Alec Baldwin has something to say about Gillian Anderson using her American accent while accepting a Golden Globe on Sunday for “The Crown,” a play seemingly confusing to fans of his British work.
“Change the accent? Sounds … fascinating,” Baldwin, 62, tweeted on wednesday.
He was just one of many who debated Anderson’s normal Yank voice, with some hardly able to believe that the 52-year-old Chicago-born X-Files star was even American.
“It simply came to my notice then @GillianA it doesn’t really have an English accent in real life ” wrote a fan, with another addition, “I feel very uncomfortable knowing that Gillian Anderson is American and not British.”
Anderson took a long time to perfect his British accent, as he spent several years living in London, and has said in the past that he often slips between accents.

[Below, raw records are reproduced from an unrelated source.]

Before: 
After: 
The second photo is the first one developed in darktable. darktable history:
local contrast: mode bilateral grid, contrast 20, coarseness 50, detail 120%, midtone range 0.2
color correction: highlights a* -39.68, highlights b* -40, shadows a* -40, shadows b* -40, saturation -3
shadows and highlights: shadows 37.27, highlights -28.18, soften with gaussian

“Even over the phone, my accent will change,” he told the British newspaper The Telegraph in 2009.
Baldwin’s decision to put Anderson’s accent is possibly an attempt by the actor to shrewdly defend his wife Hilaria Baldwin.
The six-year-old mother, 37, was called in December for her fluctuating Spanish accent shortly before admitting her real name was Hillary. She was also raised in Boston, unlike Mallorca, Spain, as it deliberately made people believe.
More recently, the couple surprised the audience by welcoming child number six just five months after a son, Eduardo, joined their offspring.